La situation du gouvernement Raffarin et celle du gouvernement Charest étaient comparables à plusieurs titres. Tous deux détenaient un mandat théorique de changement: assouplissement des lois régissant le travail, réforme des retraite et de la santé, modernisation de l'appareil gouvernemental, révision de son rôle dans le développement économique. Mais il n'existe pas une seule manière d'atteindre ces objectifs. On peut le faire de façon équitable et juste ou en empruntant un chemin idéologique rigide qui nie les droits des travailleurs, pénalise les plus démunis et diminue notre capacité collective d'organiser la société pour le bien commun et non pas pour la joie des entrepreneurs. C'est le chemin qu'ont choisi ces deux gouvernements de droite. Et le résultat a été le même: levée de boucliers dans les organisations syndicales et grogne collective croissante.

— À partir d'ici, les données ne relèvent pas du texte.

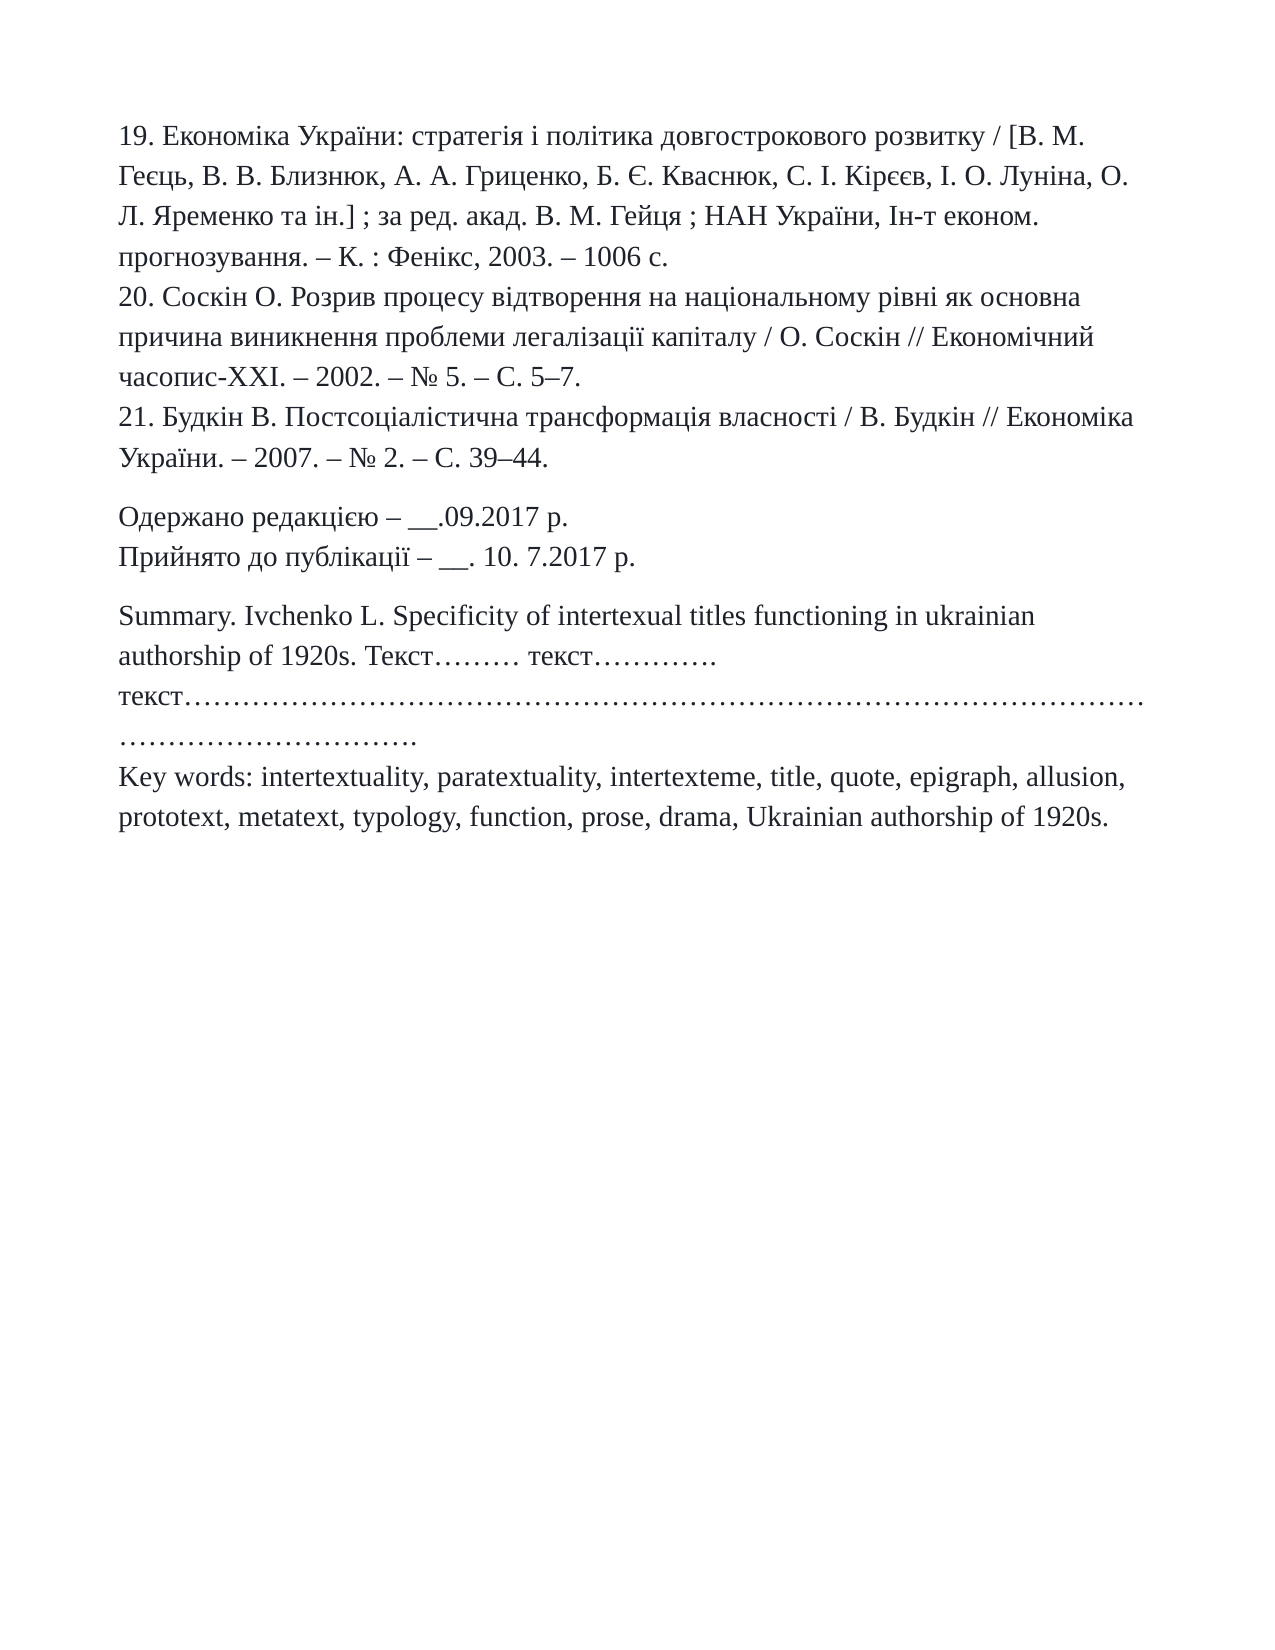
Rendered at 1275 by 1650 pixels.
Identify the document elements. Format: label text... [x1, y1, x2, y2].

text Summary. Ivchenko L. Specificity of intertexual titles functioning in ukrainian authorship of 1920s. Текст……… текст…………. текст…………………………………………………………………………………………………………………. Key words: intertextuality, paratextuality, intertexteme, title, quote, epigraph, allusion, prototext, metatext, typology, function, prose, drama, Ukrainian authorship of 1920s. [118, 598, 1157, 832]
text Одержано редакцією – __.09.2017 р. Прийнято до публікації – __. 10. 7.2017 р. [118, 499, 1157, 572]
text 19. Економіка України: стратегія і політика довгострокового розвитку / [В. М. Геєць, В. В. Близнюк, А. А. Гриценко, Б. Є. Кваснюк, С. І. Кірєєв, І. О. Луніна, О. Л. Яременко та ін.] ; за ред. акад. В. М. Гейця ; НАН України, Ін-т економ. прогнозування. – К. : Фенікс, 2003. – 1006 с. 20. Соскін О. Розрив процесу відтворення на національному рівні як основна причина виникнення проблеми легалізації капіталу / О. Соскін // Економічний часопис-ХХІ. – 2002. – № 5. – С. 5–7. 21. Будкін В. Постсоціалістична трансформація власності / В. Будкін // Економіка України. – 2007. – № 2. – С. 39–44. [118, 118, 1157, 473]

Ici, rien n'a changé; en France, tout a basculé à cause des élections régionales, qui ont servi de contre-pouvoir démocratique.

Il faut préciser qu'en France, ce qu'on appelle les conseils régionaux consiste en fait en de véritables parlements régionaux dotés de multiples pouvoirs, dont celui de lever des impôts, mais aussi capables d'assouplir, d'adapter des objectifs nationaux aux situations régionales. Après deux ans de réformes intempestives et radicales, les électeurs français ont utilisé les élections régionales pour lancer un avertissement simple au gouvernement Raffarin: vos réformes sont trop radicalement à droite. Ce fut un coup de tonnerre. Avant les élections, la droite gouvernait la très grande majorité des régions.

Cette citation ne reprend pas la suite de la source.